The council made the decision after opposition developed to plans by a property owner to build a new RV park near Grand Point, a location between Lutcher and Convent.

Amato said that although the parish Planning Commission recently denied the property owner’s request for a permit to build the RV park because his plans did not comply with the parish campground ordinance, opposition from Grand Point residents prompted the Parish Council to reexamine the ordinance.

Some Grand Point residents had expressed “conflict” over the possibility of an RV park opening for business near their homes, Amato said.

The proposed 5-acre RV park could handle 100 recreational vehicles or trailers, Amato said.

The parish campground ordinance currently regulates campgrounds for mobile homes, but does not say where RV parks or campgrounds can be built, Amato said.
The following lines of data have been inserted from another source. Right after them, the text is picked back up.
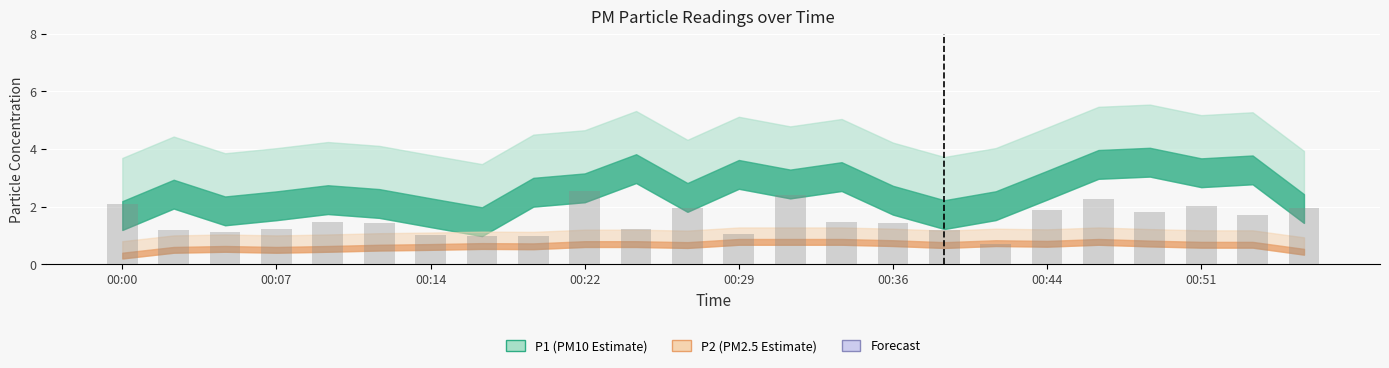

What is the sum of all values?

37.1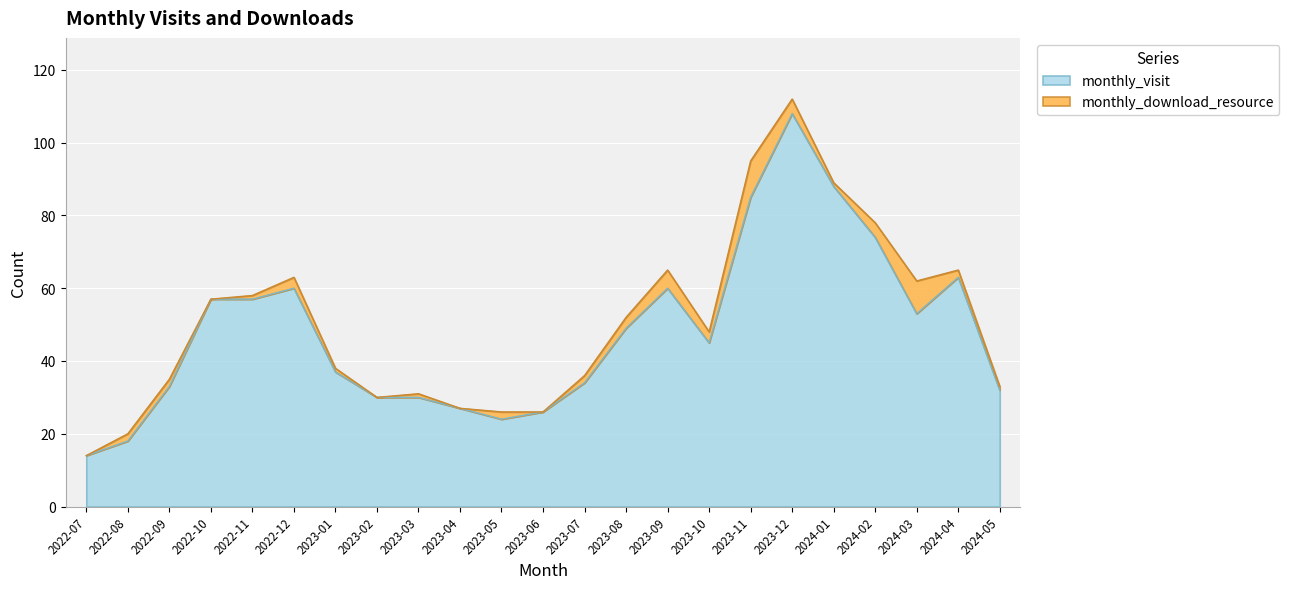

True or false: the data shows 26 at 2023-06.

True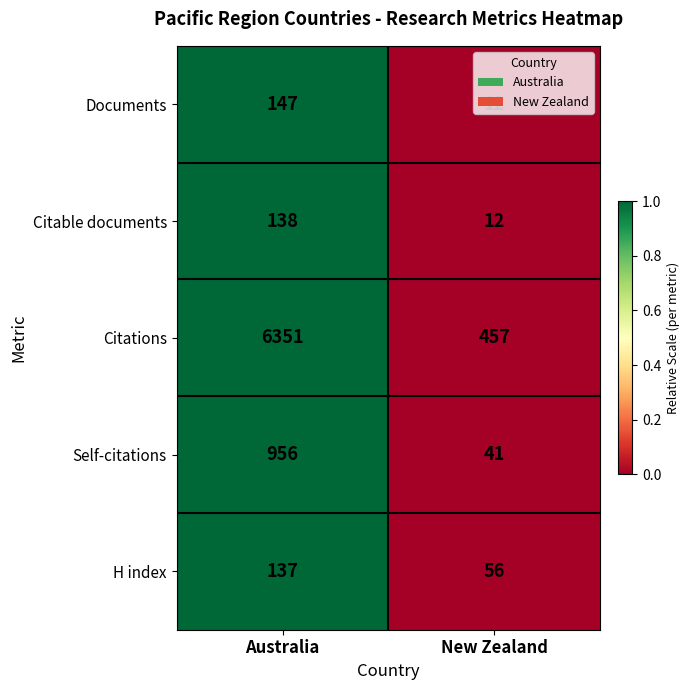

Between Australia and New Zealand, which series saw the biggest shift?

Citations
Officials want to look into creating language in the ordinance to guide future RV park development by adding such things as buffer zones near residential neighborhoods and requiring the parks to have asphalt or concrete roads, Amato said.

Council legal adviser Bruce Mohon suggested he and parish Director of Operations Jody Chenier study RV park ordinances from nearby parishes and report back to the Parish Council with their findings.

Mohon stressed the moratorium imposed Wednesday did not have to last as long as six months and that the council could shorten it if need be.

The moratorium will give officials “time to sit back and figure out what is the best process,” Brazan said.

But not all councilmen thought the moratorium would be needed.

Brass said the moratorium could negatively affect new industry wishing to locate in St. James Parish.

“I think we’d be setting a precedent as far as local businesses and also industry,” Brass said. “Maybe it would have an impact on them who want to develop in certain areas.”

Amato raised similar concerns after the meeting, saying industrial workers coming to St. James Parish would need a temporary place to live, an important factor that has to be considered in making changes to the campground ordinance.